Tara McNeil, a 53-year-old sport physiologist from Calgary, has put her name forward for president, after she was approached by a group of athletes to run for the position. Storey hasn't announced whether she would seek a third four-year term.

In a video of the brouhaha, Storey takes the podium to announce the adjournment, leading to a loud outcry from many people in the room.

BCS said in a statement to The Canadian Press that the organization had received credible information that there may have been irregularities in the verification processes of voters from the provincial sport organizations.

"Although BCS has been working to verify these memberships, as at the date of the AGM, BCS has been unable to determine the BCS members who are eligible to vote, or to be elected as directors at this meeting," the statement said. "It is of the utmost importance to the board of directors of BCS that the fairness and integrity of the decisions to be made at the annual general meeting of BCS is preserved."

BCS called a recess during the AGM to meet with legal counsel. The board of directors, according to the statement, recommended that all matters set out in the notice calling the meeting be adjourned.

Cynthia Appiah, who was fifth in monobob at the 2021 world championships and eighth at last winter's Beijing Olympics, said she was proud of her teammates at the meeting.

"I'm beyond impressed with how the team stuck with each other and didn't give up," she said. "People spoke up and felt empowered from each other speaking up."

BCS said the purpose of the adjournment was to ensure only members eligible to vote are able to vote, and that all eligible members are able to vote.

"Which BCS strongly believes is necessary to preserve the fairness and integrity of the decisions to be made at the Annual General Meeting of BCS," the statement said.

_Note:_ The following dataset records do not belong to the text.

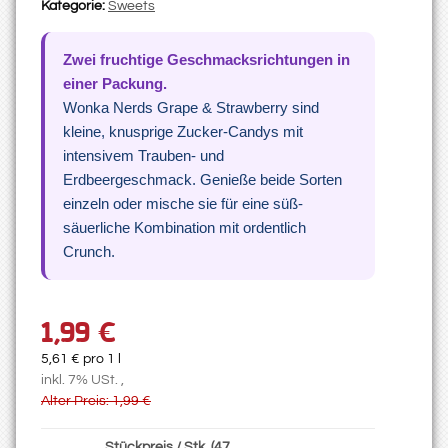
Kategorie:
Sweets
Zwei fruchtige Geschmacksrichtungen in
einer Packung.
Wonka Nerds Grape & Strawberry sind
kleine, knusprige Zucker-Candys mit
intensivem Trauben- und
Erdbeergeschmack. Genieße beide Sorten
einzeln oder mische sie für eine süß-
säuerliche Kombination mit ordentlich
Crunch.
1,99 €
5,61 € pro 1 l
inkl. 7% USt. ,
Alter Preis: 1,99 €
Stückpreis / Stk. (47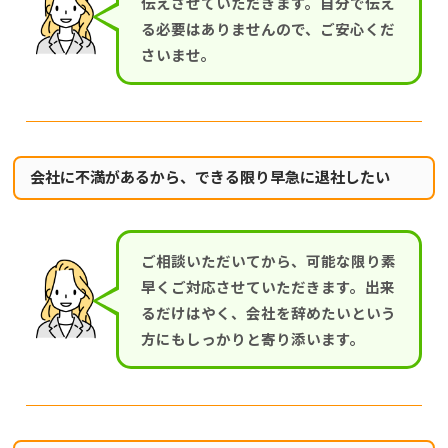
伝えさせていただきます。自分で伝え
る必要はありませんので、ご安心くだ
さいませ。
会社に不満があるから、できる限り早急に退社したい
ご相談いただいてから、可能な限り素
早くご対応させていただきます。出来
るだけはやく、会社を辞めたいという
方にもしっかりと寄り添います。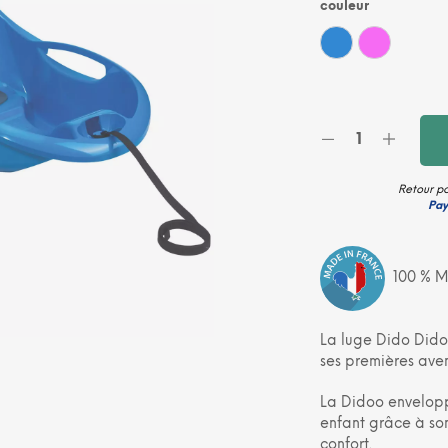
couleur
Bleu
Rose
Retour po
Pay
100 % M
La luge Dido Dido
ses premières aven
La Didoo envelopp
enfant grâce à so
confort.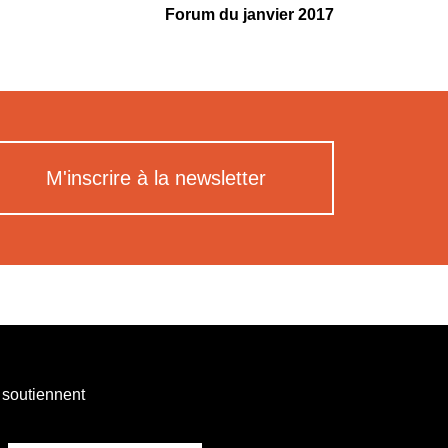
Forum du janvier 2017
M'inscrire à la newsletter
 soutiennent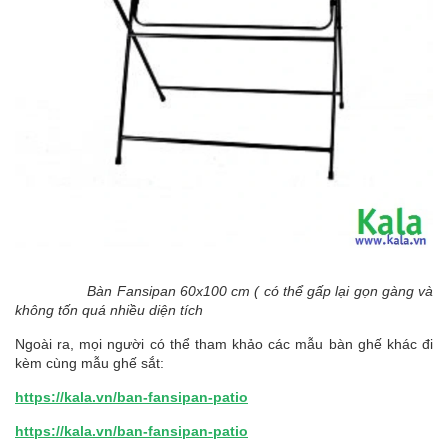
Bàn Fansipan 60x100 cm ( có thể gấp lại gọn gàng và
không tốn quá nhiều diện tích
Ngoài ra, mọi người có thể tham khảo các mẫu bàn ghế khác đi
kèm cùng mẫu ghế sắt:
https://kala.vn/ban-fansipan-patio
https://kala.vn/ban-fansipan-patio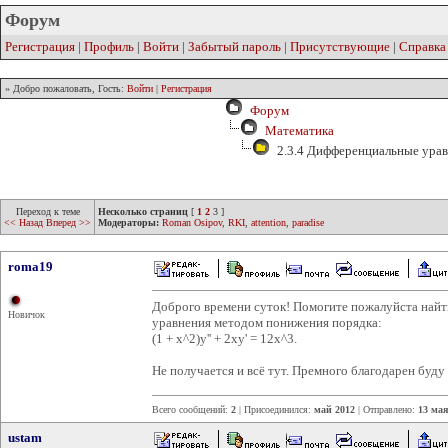
Форум
Регистрация
|
Профиль
|
Войти
|
Забытый пароль
|
Присутствующие
|
Справка
» Добро пожаловать, Гость:
Войти
|
Регистрация
Форум
Математика
2.3.4 Дифференциальные урав
Переход к теме
Несколько страниц
[
1
2
3
]
<< Назад
Вперед >>
Модераторы:
Roman Osipov
,
RKI
,
attention
,
paradise
roma19
Доброго времени суток! Помогите пожалуйста най
Новичок
уравнения методом понижения порядка:
(1 + x^2)y'' + 2xy' = 12x^3.
Не получается и всё тут. Премного благодарен буд
Всего сообщений:
2
| Присоединился:
май 2012
| Отправлено:
13 мая
ustam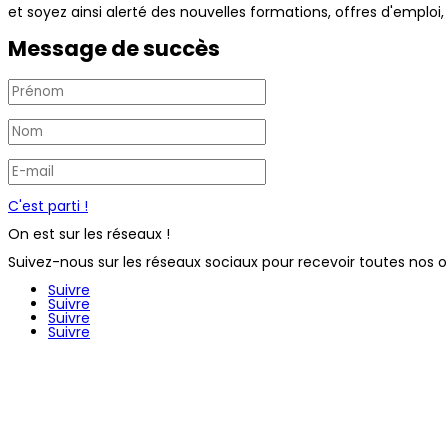
et soyez ainsi alerté des nouvelles formations, offres d'emploi,
Message de succès
C'est parti !
On est sur les réseaux !
Suivez-nous sur les réseaux sociaux pour recevoir toutes nos o
Suivre
Suivre
Suivre
Suivre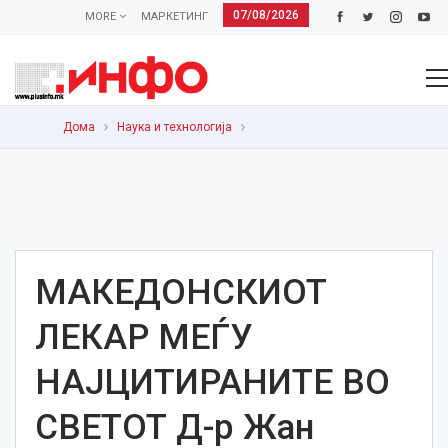
07/08/2026
MORE
МАРКЕТИНГ
Дома
Наука и технологија
МАКЕДОНСКИОТ
ЛЕКАР МЕЃУ
НАЈЦИТИРАНИТЕ ВО
СВЕТОТ Д-р Жан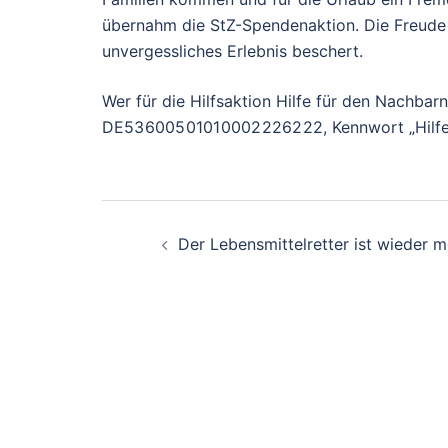
übernahm die StZ-Spendenaktion. Die Freude be
unvergessliches Erlebnis beschert.
Wer für die Hilfsaktion Hilfe für den Nachba
DE53 6005 0101 0002 2262 22, Kennwort „Hilfe
Beitragsnavigati
Der Lebensmittelretter ist wieder m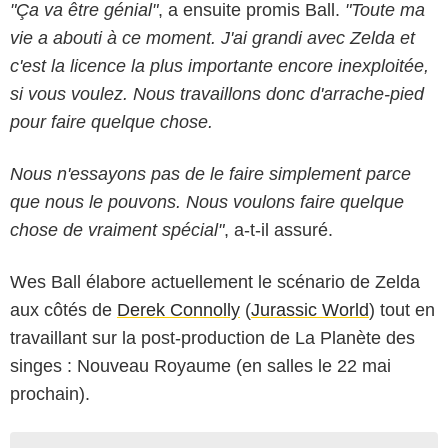
"Ça va être génial"
, a ensuite promis Ball.
"Toute ma
vie a abouti à ce moment. J'ai grandi avec Zelda et
c'est la licence la plus importante encore inexploitée,
si vous voulez. Nous travaillons donc d'arrache-pied
pour faire quelque chose.
Nous n'essayons pas de le faire simplement parce
que nous le pouvons. Nous voulons faire quelque
chose de vraiment spécial"
, a-t-il assuré.
Wes Ball élabore actuellement le scénario de Zelda
aux côtés de
Derek Connolly
(
Jurassic World
) tout en
travaillant sur la post-production de La Planète des
singes : Nouveau Royaume (en salles le 22 mai
prochain).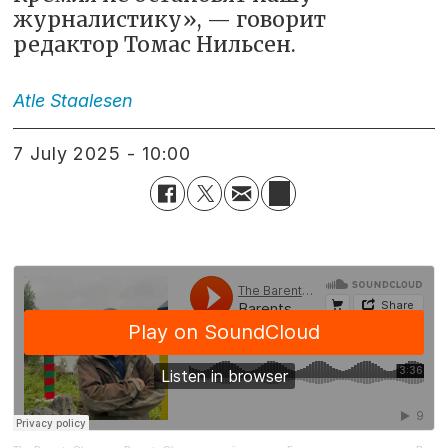
журналистику», — говорит
редактор Томас Нильсен.
Atle
Staalesen
7 July 2025 - 10:00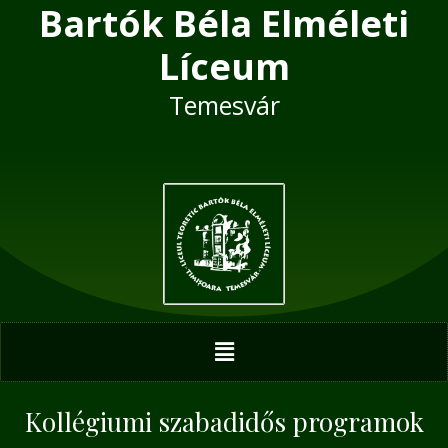
Bartók Béla Elméleti
Skip
Post
to
navigation
Líceum
content
Temesvár
Menu
Kollégiumi szabadidős programok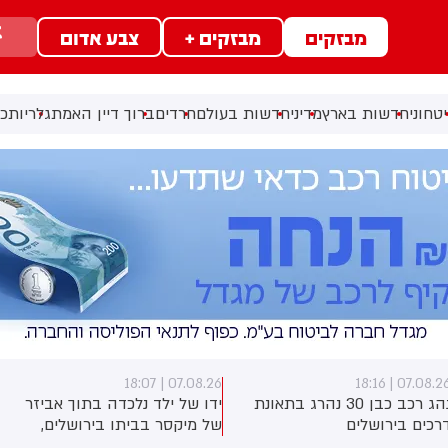
מבזקים
מבזקים +
צבע אדום
טחוני
חדשות בארץ
מדיני
חדשות בעולם
חרדים
ברוך דיין האמת
גלריות
כל
07.08.26 | 18:07
07.08.26 | 18:1
נהג רכב כבן 30 נהרג בתאונת
ידו של ילד נלכדה בתוך אביזר
רכים בירושלים
של מיקסר בביתו בירושלים,
לוחמי כבאות והצלה הוזעקו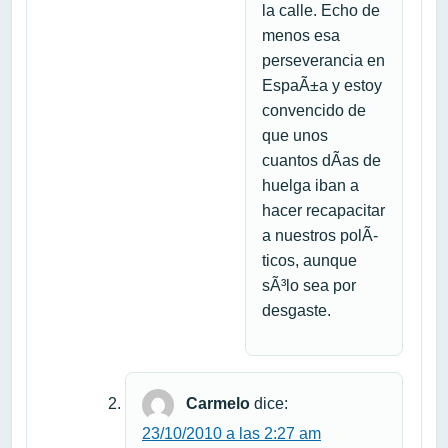
la calle. Echo de
menos esa
perseverancia en
EspaÃ±a y estoy
convencido de
que unos
cuantos dÃ­as de
huelga iban a
hacer recapacitar
a nuestros polÃ­
ticos, aunque
sÃ³lo sea por
desgaste.
Carmelo
dice:
23/10/2010 a las 2:27 am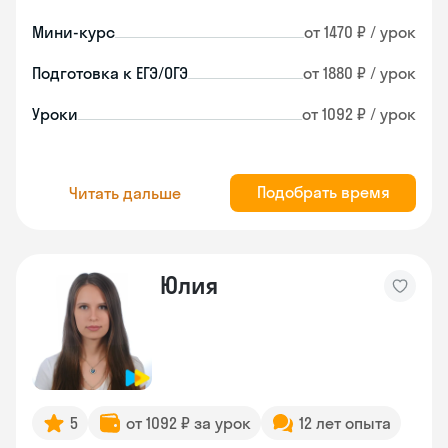
Мини-курс
от 1470 ₽ / урок
Подготовка к ЕГЭ/ОГЭ
от 1880 ₽ / урок
Уроки
от 1092 ₽ / урок
Подобрать время
Читать дальше
Юлия
5
от 1092 ₽ за урок
12 лет опыта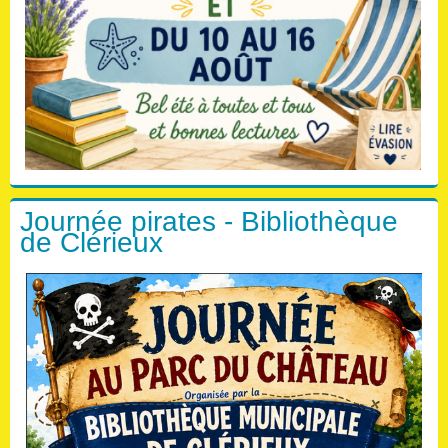
Journée pirates - Bibliothèque
de Clérieux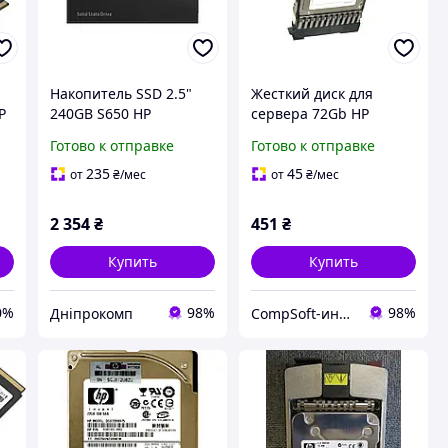
Накопитель SSD 2.5"
Жесткий диск для
P
240GB S650 HP
сервера 72Gb HP
(345M8AA) p
431954-002, 10000rpm
Готово к отправке
Готово к отправке
32MB (DG072ABAB3)
2.5" SAS БУ
235
45
от
₴
/мес
от
₴
/мес
2 354
₴
451
₴
Купить
Купить
0%
98%
98%
Дніпрокомп
CompSoft-интернет магазин компьютерных комплектующих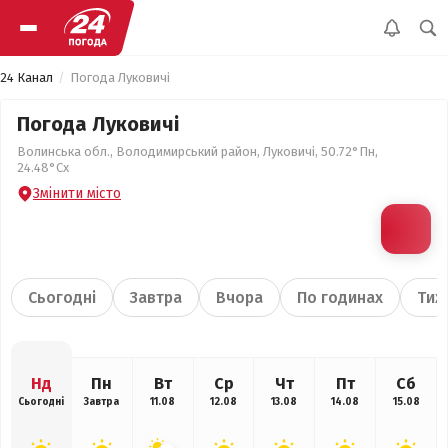
24 Канал
Погода Луковичі
Погода Луковичі
Волинська обл., Володимирський район, Луковичі, 50.72°Пн,
24.48°Сх
Змінити місто
Сьогодні
Завтра
Вчора
По годинах
Тиж
Нд
Пн
Вт
Ср
Чт
Пт
Сб
Сьогодні
Завтра
11.08
12.08
13.08
14.08
15.08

A new AGM date has not been announced.

A group of more than 90 current and retired athletes — BCS Athletes for Change — first called on Sport Minister Pascale St-Onge in early March, denouncing their national sport organization for issues around governance, transparency and athlete safety.

The group renewed their call for action in August, and included a 24-page collection of lived or observed athlete experiences, which was presented to BCS’s board of directors.

Madison Charney, a retired skeleton athlete, said there were no issues with the authenticity of voters, saying the voter lists from the provincial organizations had been notarized.

"I wish I could say I was hopeful," Charney said. "But until she is no longer president and we have someone else in that position, I will not be hopeful, because there's always something that she can do.

"She just seems to be one step ahead of us at every point."

Wright said the abrupt adjournment didn't follow BCS bylaws.

"What matters most is the perspective of the athletes," Wright added. "And right now, they don't want her leadership, they still want her resignation and the resignation of Chris Le Bihan. And they both made it clear by walking out where their stance is, that they don't care what anyone says, they're not following their own policies or bylaws.

"They're going to do whatever they want. And there's nothing you can do about it."